You know that quiet panic when a secret lives in too many places and you can’t remember which one’s real? That’s usually when someone says, “We need to wire this into Kong right.” They’re right. Setting up GCP Secret Manager with Kong is not complex, but it does demand discipline. Do it once, do it cleanly, and you won’t lose another hour chasing mismatched credentials.
GCP Secret Manager is where your environment keeps its most sensitive data — tokens, passwords, API keys — with strong encryption and versioning. Kong, as the API gateway, decides who gets through the door and what keys they can use. Combine them and you get an API layer with proper zero-trust hygiene, powered by cloud-grade secret storage instead of brittle local config files.

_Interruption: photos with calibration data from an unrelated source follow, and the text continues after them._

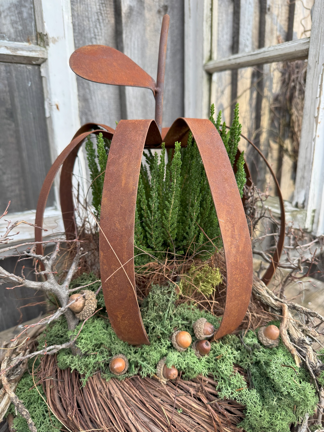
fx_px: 300
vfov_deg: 71.6
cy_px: 216
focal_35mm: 24
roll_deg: +0.9
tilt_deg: -17.8
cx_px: 162
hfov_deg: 56.8
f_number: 1.78
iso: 100
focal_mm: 6.76
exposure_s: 1/121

Here’s the basic idea: Kong reads credentials dynamically from GCP Secret Manager using identity that’s already trusted by Google Cloud. A service account token scoped correctly handles the handshake. Permissions in IAM keep read access narrow and auditable. The result is automatic secret fetch and rotation without ever copying keys into Kong’s database or environment variables.
When integrated properly, there’s no secret sprawl. Rotation in GCP Secret Manager is picked up the next time Kong pulls the key. Errors from stale configs disappear. Pipelines stay sealed even when teams rotate credentials weekly. RBAC entries map to IAM roles, so auditing who can see what becomes a single query, not a hunt through YAML.
Quick answer: To connect GCP Secret Manager with Kong, create a GCP service account that grants read access to the specific secrets, point Kong’s plugin or custom handler to retrieve those values through the Google API, and refresh tokens on rotation. It’s faster, safer, and fully auditable.